TOPIC #12: Government Regulation & Business Self-RegulationAdventures in Misplaced Marketing {return to syllabus}
  1. As the economy hit the skids in 2008, the housing bubble popped and financial markets imploded, former Federal Reserve Board chair Alan Greenspan went before Congress to apologize. As an advocate of blanket and deregulation of financial businesses of the prior two decades, he was "surprised" that competition and self-regulation were inadequate to prevent financial product businesses from acting improperly. Why should he not have been surprised? What is power of self-regulation when government regulation does not exist?

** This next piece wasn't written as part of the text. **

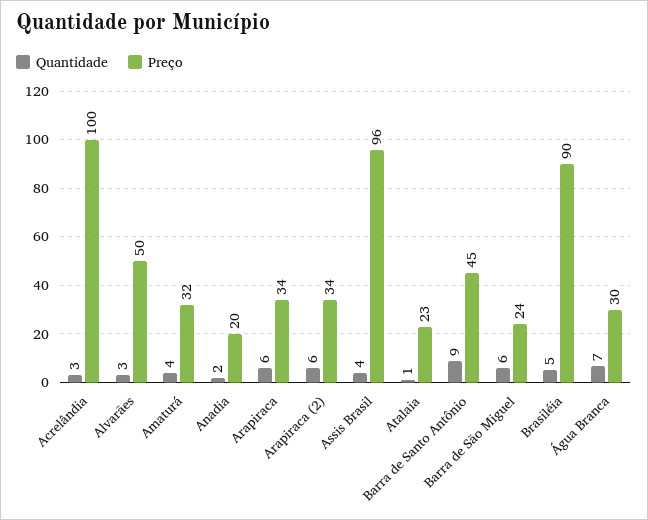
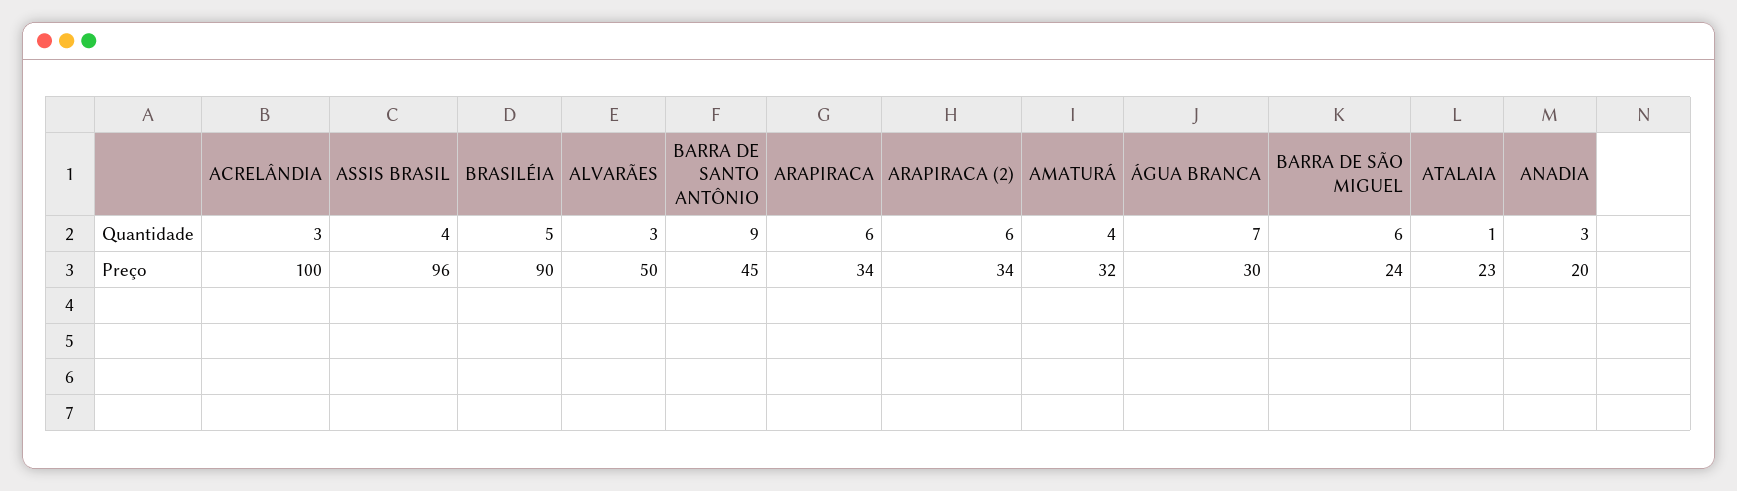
Quantidade, Anadia: 2 -> 3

  2. Your advertising campaign is ready for launch. The NAD has contacted you with a complaint that your ads are deceptive. You reply that the claims in question are adequately substantiated, but the NAD does not accept your arguments. What are your options and how do you evaluate them?
  3. Your new national advertising campaign that is planning on heavy use of television is ready for launch. However, CBS has decided that they will not run your commercial because they consider it deceptive, even though there isn't the slightest indication from your legal staff that the ads would run afoul of the FTC. You show all of your substantiation to the Standards and Practices Vice-President, but that person does not consider it adequate. What are your options and how do you evaluate them?